Objective. Peripheral blood cells (PBMCs) from some patients with systemic sclerosis (SSc) express an interferon-alpha (IFN alpha) signature. The aim of this study was to determine whether SSc patient sera could induce IFNa and whether IFN alpha induction was associated with specific autoantibodies and/or clinical features of the disease. Methods. SSc sera containing autoantibodies against either topoisomerase I (anti-topo I; n = 12), nucleolar protein (ANoA; n = 12), or centromeric protein (ACA; n = 13) were cultured with a HeLa nuclear extract and normal PBMCs.
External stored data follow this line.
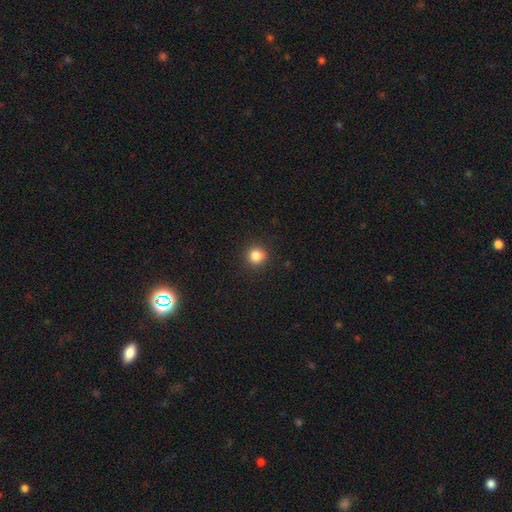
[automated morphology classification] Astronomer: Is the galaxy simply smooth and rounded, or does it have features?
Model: smooth — 84%.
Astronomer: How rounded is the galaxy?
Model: round — 92%.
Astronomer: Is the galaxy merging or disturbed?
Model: none — 91%.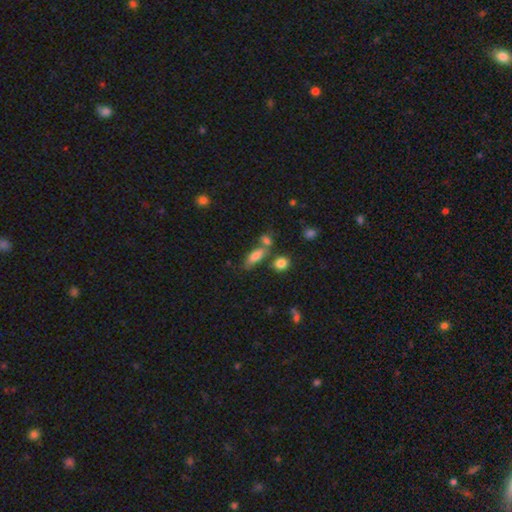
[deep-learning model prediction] Morphology: type=smooth (76%); roundness=in between (67%); merging=none (57%).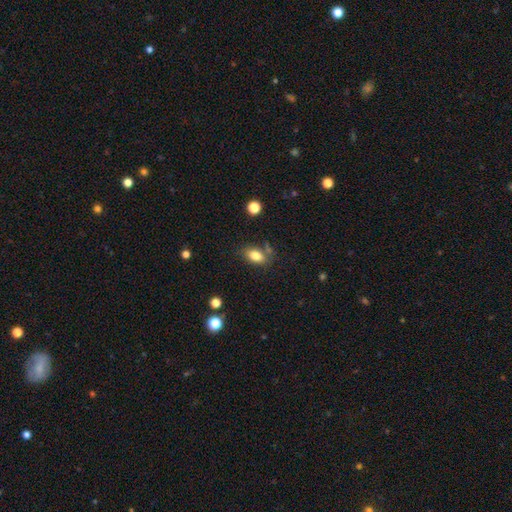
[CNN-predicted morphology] smooth-or-featured: smooth: 82% | featured or disk: 9% | star or artifact: 9%
  how-rounded: in between: 87% | round: 10% | cigar-shaped: 3%
  merging: none: 71% | minor disturbance: 16% | merger: 9% | major disturbance: 5%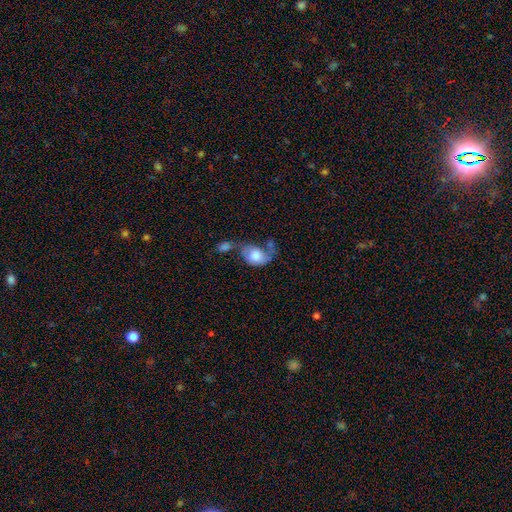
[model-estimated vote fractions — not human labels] Smooth or featured? Predicted: smooth (p=0.59). How rounded? Predicted: in between (p=0.75). Merging? Predicted: merger (p=0.36).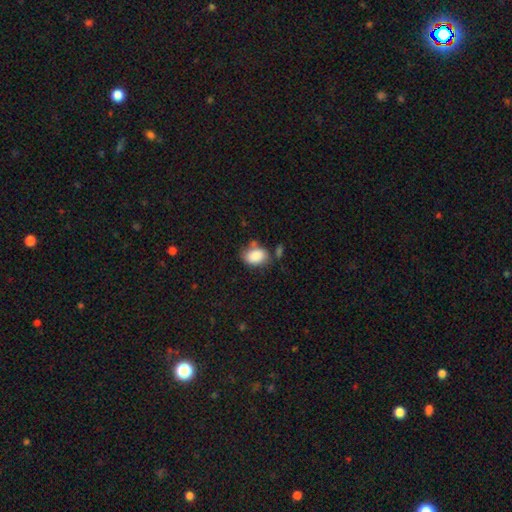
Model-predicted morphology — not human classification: Smooth or featured? Predicted: smooth (p=0.86). How rounded? Predicted: in between (p=0.78). Merging? Predicted: none (p=0.60).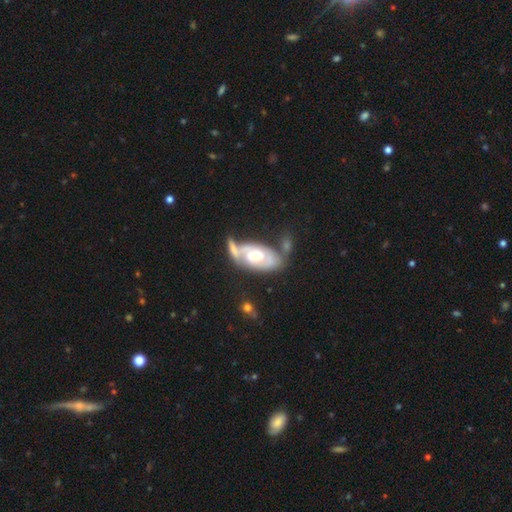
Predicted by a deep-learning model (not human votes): A featured or disk galaxy (73%) with no bar (61%), spiral arms (71%) and a moderate central bulge (71%).

Vote fractions:
- Smooth or featured? featured or disk: 73% / smooth: 22% / star or artifact: 5%
- Edge-on disk? no: 91% / yes: 9%
- Bar? no: 61% / weak: 28% / strong: 11%
- Spiral arms? yes: 71% / no: 29%
- Bulge size? moderate: 71% / large: 15% / small: 12% / dominant: 1% / none: 1%
- Merging? none: 36% / merger: 30% / minor disturbance: 21% / major disturbance: 14%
In some experiments, different cell extracts or inhibitors of plasmacytoid dendritic cell (DC) activation, Fc gamma receptor II (Fc gamma RII), endocytosis, or nucleases were used. IFN alpha was measured by enzyme-linked immunosorbent assay. Results. Topo I-containing sera induced significantly higher levels of IFN alpha as compared with all other groups. IFN alpha induction was inhibited by anti-blood dendritic cell antigen 2 (90%), anti-CD32 (76%), bafilomycin (99%), and RNase (82%). In contrast, ACAs induced low levels of IFN alpha even when necrotic, apoptotic, or demethylated extracts were used, despite the fact that CENP-B-binding oligonucleotide containing 2 CpG motifs effectively stimulated IFN alpha. IFN alpha production was significantly higher in patients with diffuse SSc (mean +/- SEM 641 +/- 174 pg/ml) than in those with limited SSc (215 +/- 66 pg/ml) as well as in patients with lung fibrosis than in those without. Conclusion. Autoantibody subsets in SSc sera differentially induce IFN alpha and may explain the IFN alpha signature observed in SSc. IFN alpha is induced by plasmacytoid DCs and required uptake of immune complexes through Fc gamma RII, endosomal transport, and the presence of RNA, presumably for interaction with Toll-like receptor 7. The higher IFN alpha induction in sera from patients with diffuse SSc than in those with limited SSc as well as in sera from patients with lung fibrosis suggests that IFNa may contribute to tissue injury.